(Extracted material begins)
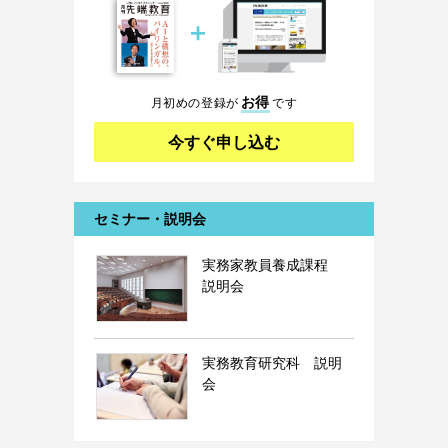
＋
お得
月初めの登録が
です
今すぐ申し込む
セミナー・説明会
実務家教員養成課程
説明会
実務教育研究科 説明
会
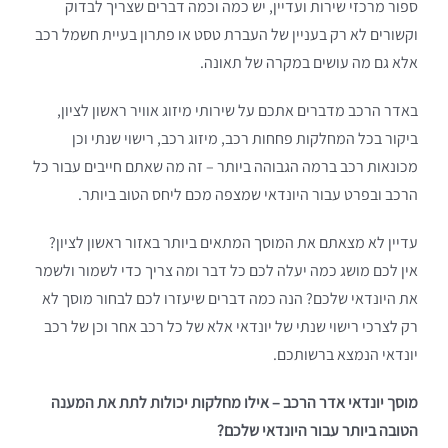
ספור מרכזי שירות ועדיין, יש כמה וכמה דברים שצריך לבדוק
וקשורים לא רק בעניין של העברת טסט או פתרון בעיית חשמל רכב
אלא גם מה עושים במקרה של תאונה.
באדר הרכב מדברים אתכם על שירותי מיזוג אוויר ראשון לציון,
ביקור בכל המחלקות פחחות רכב, מיזוג רכב, רישוי שנתי וכן
מכונאות רכב ברמה הגבוהה ביותר – זה מה שאתם חייבים עבור כל
הרכב ובפרט עבור היונדאי שמצפה מכם ליחס הטוב ביותר.
עדיין לא מצאתם את המוסך המתאים ביותר באזור ראשון לציון?
אין לכם מושג כמה יעלה לכם כל דבר ומה צריך כדי לשמור ולשמר
את היונדאי שלכם? הנה כמה דברים שיעזרו לכם לבחור מוסך לא
רק לצרכי רישוי שנתי של יונדאי אלא של כל רכב אחר וכן של רכב
יונדאי הנמצא ברשותכם.
מוסך יונדאי אדר הרכב – אילו מחלקות יכולות לתת את המענה
הטובה ביותר עבור היונדאי שלכם?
(Extracted material ends)
*Task to carry out*
Could you copy each line from the listing that has the word "שנתי" in it?

*Answer to the problem*
ביקור בכל המחלקות פחחות רכב, מיזוג רכב, רישוי שנתי וכן
רק לצרכי רישוי שנתי של יונדאי אלא של כל רכב אחר וכן של רכב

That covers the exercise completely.